### WHAT IS NEEDED
Which lines of the data contain the string "lens"? Collect each of them in full, with case counting in the match.

### DATASET SECTION
——
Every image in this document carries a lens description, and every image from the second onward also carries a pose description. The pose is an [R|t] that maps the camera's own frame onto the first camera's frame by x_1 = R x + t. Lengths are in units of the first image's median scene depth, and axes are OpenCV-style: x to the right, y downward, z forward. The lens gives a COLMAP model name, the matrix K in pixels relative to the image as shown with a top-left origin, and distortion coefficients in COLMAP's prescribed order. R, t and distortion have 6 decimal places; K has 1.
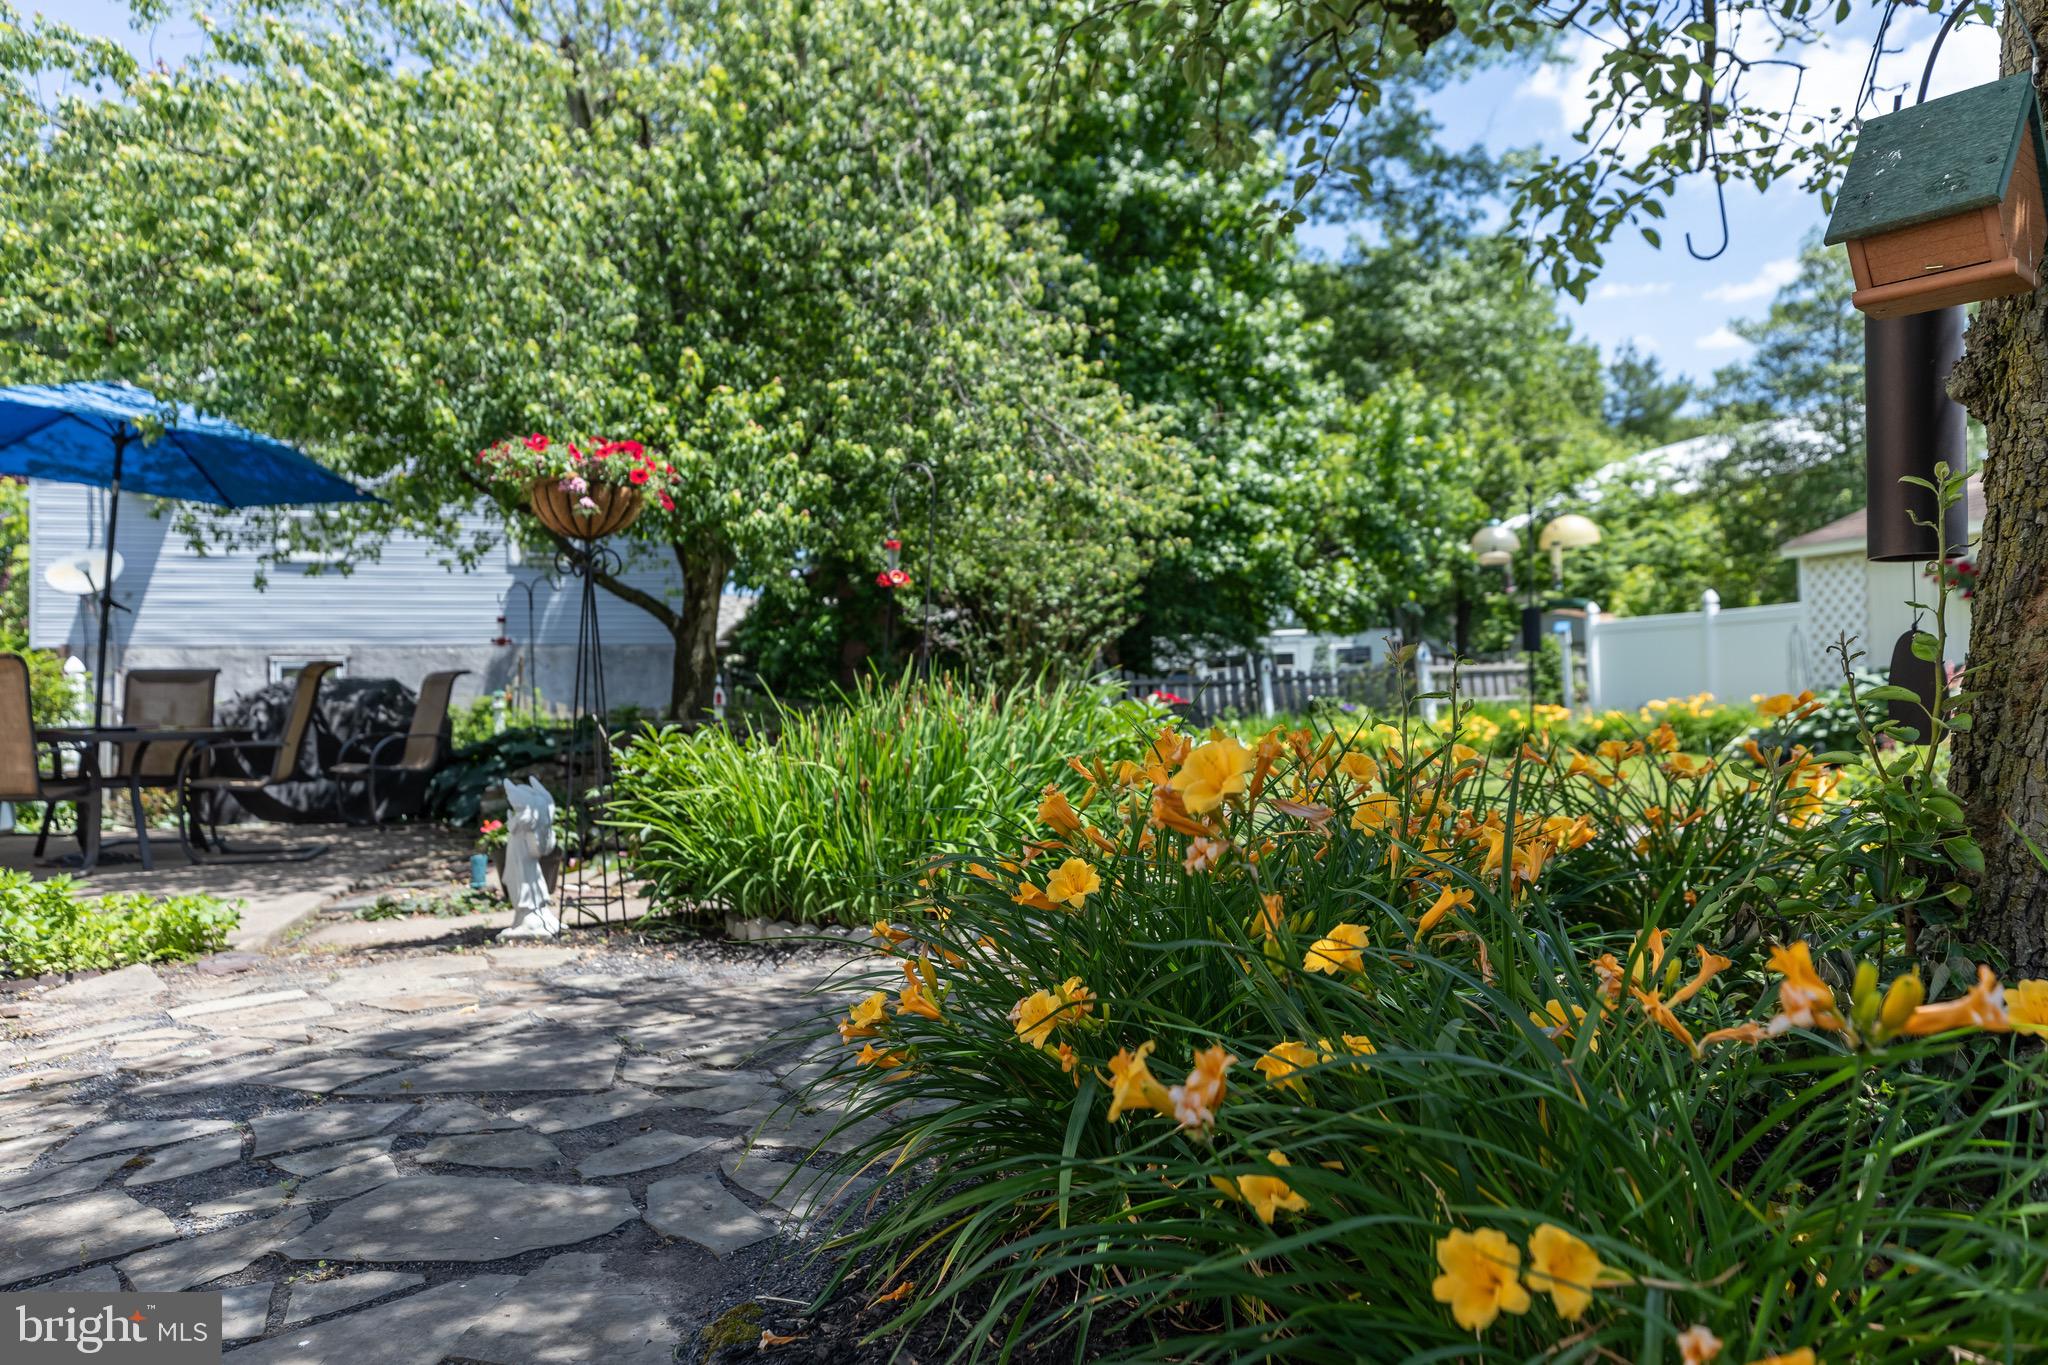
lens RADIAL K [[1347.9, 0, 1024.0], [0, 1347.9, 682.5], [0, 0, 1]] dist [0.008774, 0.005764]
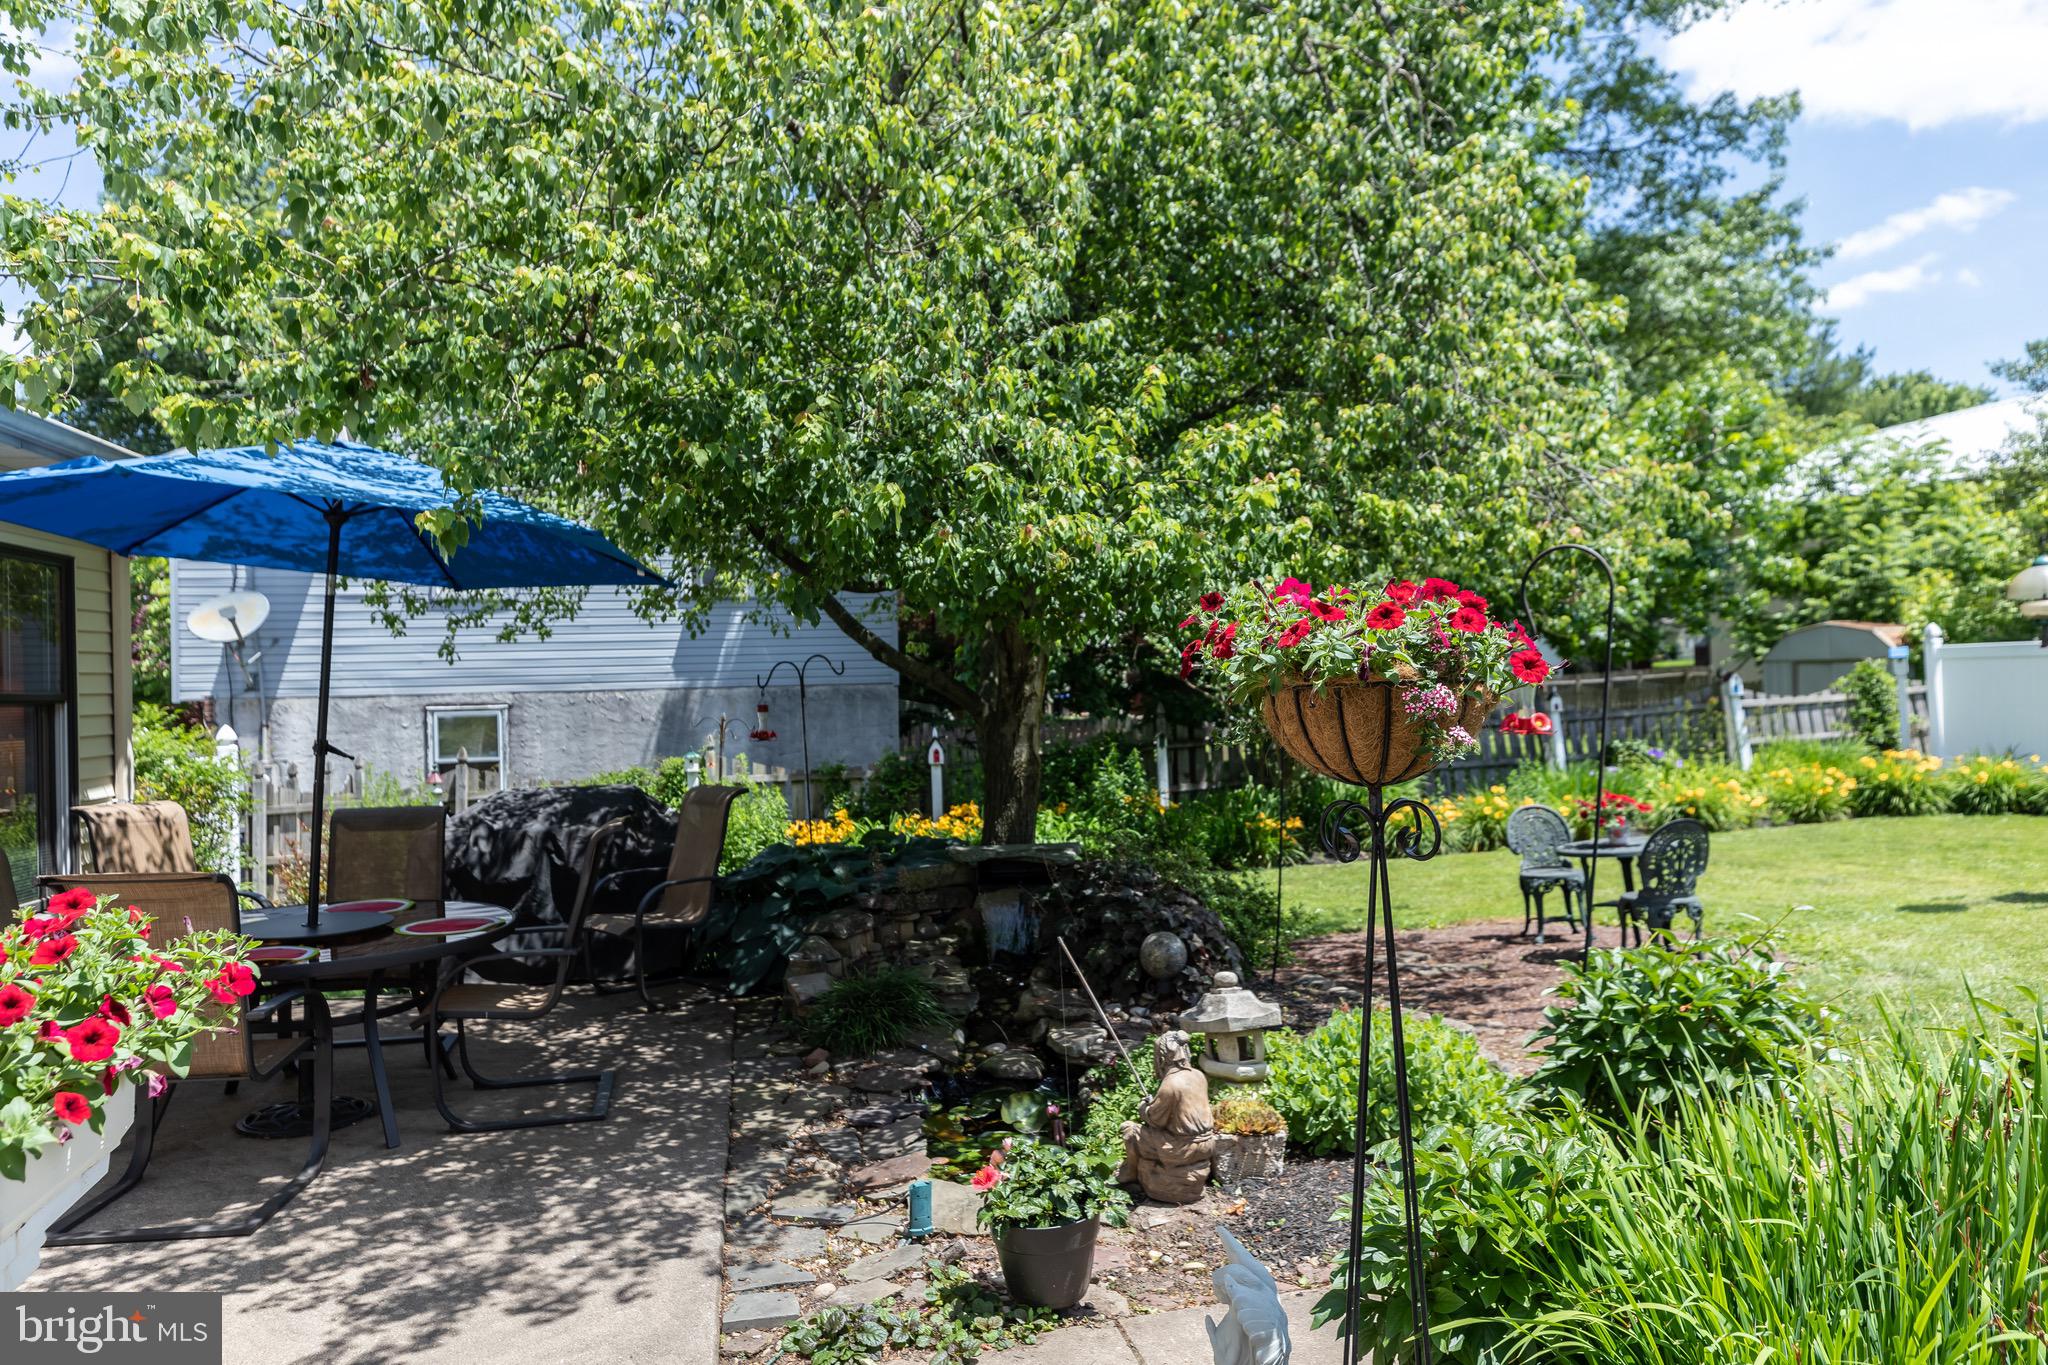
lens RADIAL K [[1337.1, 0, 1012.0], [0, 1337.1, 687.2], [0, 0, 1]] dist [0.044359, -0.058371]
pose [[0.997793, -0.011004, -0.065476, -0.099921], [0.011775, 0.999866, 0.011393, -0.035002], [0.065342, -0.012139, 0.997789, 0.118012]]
——
### ANSWER SECTION
Every image in this document carries a lens description, and every image from the second onward also carries a pose description. The pose is an [R|t] that maps the camera's own frame onto the first camera's frame by x_1 = R x + t. Lengths are in units of the first image's median scene depth, and axes are OpenCV-style: x to the right, y downward, z forward. The lens gives a COLMAP model name, the matrix K in pixels relative to the image as shown with a top-left origin, and distortion coefficients in COLMAP's prescribed order. R, t and distortion have 6 decimal places; K has 1.
lens RADIAL K [[1347.9, 0, 1024.0], [0, 1347.9, 682.5], [0, 0, 1]] dist [0.008774, 0.005764]
lens RADIAL K [[1337.1, 0, 1012.0], [0, 1337.1, 687.2], [0, 0, 1]] dist [0.044359, -0.058371]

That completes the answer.